Un éclectisme qui puise aux sources du jazz américain aussi bien qu’aux mélodies israéliennes de son enfance

Bien que les 18 éditions aient distingué des écritures aussi différentes que celles de Thierry Escaich (2002), Martin Matalon (2007), Benjamin de la Fuente (2010), Kaija Saariaho (2013) ou Eric Tanguy (2014), le Grand prix lycéen des compositeurs, un temps soupçonné de flirter avec le néo-tonalisme, a eu du mal à se forger une image plus avant-gardiste. L’arrivée de Baptiste Trotignon, dont l’éclectisme puise aux sources du jazz américain aussi bien qu’aux mélodies israéliennes de son enfance, et qui partage son clavier avec qui bon lui semble (du classique à la chanson, en passant par la musique de film) a mis tout le monde d’accord.
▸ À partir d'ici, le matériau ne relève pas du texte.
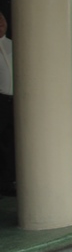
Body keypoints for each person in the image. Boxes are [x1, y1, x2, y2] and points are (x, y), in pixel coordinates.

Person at [0, 12, 15, 196]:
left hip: (14, 100)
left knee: (11, 141)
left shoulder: (13, 45)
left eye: (2, 20)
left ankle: (9, 181)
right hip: (1, 99)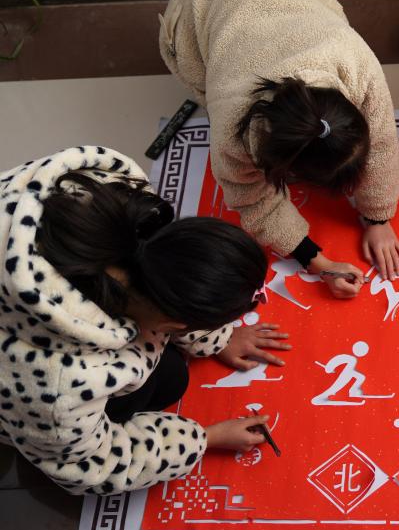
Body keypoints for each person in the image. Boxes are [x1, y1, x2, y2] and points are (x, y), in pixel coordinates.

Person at [0, 147, 289, 495]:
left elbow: (172, 277)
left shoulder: (115, 196)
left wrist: (219, 338)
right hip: (27, 394)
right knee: (169, 380)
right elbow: (90, 465)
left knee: (168, 374)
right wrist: (204, 438)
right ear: (171, 324)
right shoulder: (60, 383)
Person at [159, 0, 399, 296]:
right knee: (204, 68)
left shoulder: (354, 59)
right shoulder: (232, 124)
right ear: (284, 167)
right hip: (195, 4)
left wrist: (378, 218)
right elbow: (252, 200)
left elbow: (381, 143)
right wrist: (318, 262)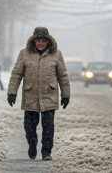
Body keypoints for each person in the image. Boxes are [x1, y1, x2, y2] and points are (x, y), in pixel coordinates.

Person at [7, 27, 70, 161]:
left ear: (48, 41)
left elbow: (63, 76)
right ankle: (32, 145)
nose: (40, 43)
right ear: (34, 41)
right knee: (29, 127)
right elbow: (17, 74)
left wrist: (66, 95)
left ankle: (46, 151)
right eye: (38, 40)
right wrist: (12, 92)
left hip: (49, 95)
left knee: (48, 127)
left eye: (43, 41)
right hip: (30, 96)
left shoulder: (56, 54)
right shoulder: (24, 54)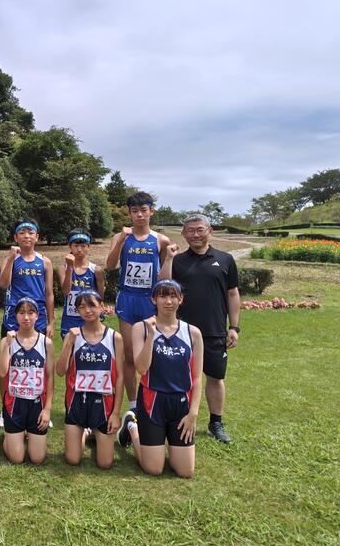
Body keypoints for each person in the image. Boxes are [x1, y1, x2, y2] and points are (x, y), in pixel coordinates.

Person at [160, 214, 240, 443]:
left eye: (200, 230)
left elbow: (232, 293)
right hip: (181, 332)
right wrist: (168, 258)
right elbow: (163, 286)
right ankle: (177, 418)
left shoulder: (225, 259)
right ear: (184, 234)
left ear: (209, 231)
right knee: (179, 377)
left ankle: (216, 423)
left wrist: (234, 327)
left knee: (215, 377)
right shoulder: (177, 260)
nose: (195, 234)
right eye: (190, 231)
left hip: (214, 330)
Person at [117, 280, 203, 478]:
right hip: (152, 402)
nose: (168, 301)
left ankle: (162, 439)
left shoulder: (193, 333)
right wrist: (151, 336)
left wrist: (193, 413)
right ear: (154, 299)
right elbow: (141, 368)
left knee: (185, 471)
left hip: (181, 404)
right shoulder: (141, 328)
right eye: (163, 296)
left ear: (181, 299)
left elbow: (197, 377)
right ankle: (132, 426)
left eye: (173, 296)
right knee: (153, 469)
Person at [105, 192, 172, 413]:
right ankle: (134, 404)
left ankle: (155, 395)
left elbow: (164, 276)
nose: (140, 215)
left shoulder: (161, 240)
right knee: (129, 354)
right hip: (127, 298)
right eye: (135, 211)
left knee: (154, 350)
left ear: (151, 211)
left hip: (150, 300)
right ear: (129, 214)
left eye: (144, 210)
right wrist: (120, 241)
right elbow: (111, 266)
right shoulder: (120, 237)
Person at [56, 290, 123, 468]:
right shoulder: (73, 335)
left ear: (101, 307)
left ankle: (98, 431)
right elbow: (60, 371)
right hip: (76, 402)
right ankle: (85, 432)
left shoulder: (114, 337)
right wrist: (69, 343)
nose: (87, 310)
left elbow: (120, 377)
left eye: (92, 305)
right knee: (73, 459)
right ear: (77, 311)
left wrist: (116, 414)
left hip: (104, 404)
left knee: (105, 464)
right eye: (82, 307)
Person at [0, 218, 54, 426]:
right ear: (16, 237)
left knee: (40, 364)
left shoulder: (44, 261)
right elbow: (3, 284)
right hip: (14, 317)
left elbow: (49, 293)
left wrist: (51, 321)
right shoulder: (11, 258)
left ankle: (41, 407)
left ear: (37, 237)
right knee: (8, 363)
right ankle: (5, 408)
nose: (27, 236)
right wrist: (11, 259)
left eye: (31, 232)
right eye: (22, 232)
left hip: (38, 319)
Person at [0, 297, 54, 465]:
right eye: (21, 313)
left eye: (31, 313)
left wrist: (47, 409)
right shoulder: (7, 341)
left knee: (37, 458)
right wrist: (7, 345)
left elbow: (50, 377)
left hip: (37, 403)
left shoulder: (46, 343)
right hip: (14, 403)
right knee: (17, 459)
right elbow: (1, 372)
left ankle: (25, 433)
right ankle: (10, 436)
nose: (26, 317)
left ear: (38, 316)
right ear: (16, 316)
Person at [56, 228, 106, 338]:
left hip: (90, 317)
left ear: (88, 246)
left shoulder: (96, 270)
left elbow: (100, 297)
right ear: (70, 246)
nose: (79, 250)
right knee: (70, 348)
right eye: (75, 246)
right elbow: (66, 292)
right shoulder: (63, 269)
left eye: (83, 246)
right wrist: (70, 267)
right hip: (70, 319)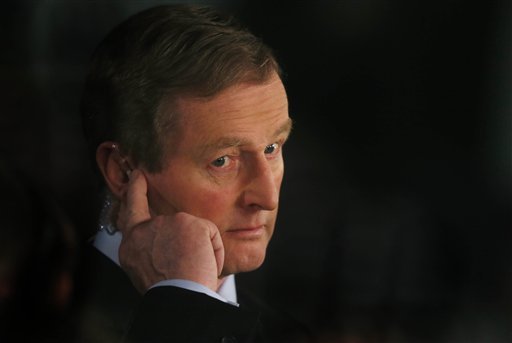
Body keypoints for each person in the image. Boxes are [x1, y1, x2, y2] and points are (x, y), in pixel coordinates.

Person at [76, 4, 310, 343]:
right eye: (222, 161)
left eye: (273, 148)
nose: (267, 197)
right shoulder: (44, 318)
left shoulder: (286, 335)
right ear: (123, 173)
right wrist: (182, 300)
« Je suis à la fois surpris et très honoré de cette distinction, que je prends pour un encouragement à poursuivre dans cette nouvelle voie entrouverte depuis une petite dizaine d’années, commente-t-il par téléphone. Improviser au piano dans le domaine du jazz et écrire de la musique destinée à être interprétée par d’autres instrumentistes, sont pour moi deux facettes complémentaires et tout aussi jubilatoires. » Rendez-vous est d’ores et déjà pris en 2018 pour une nouvelle pièce symphonique signée Baptiste Trotignon.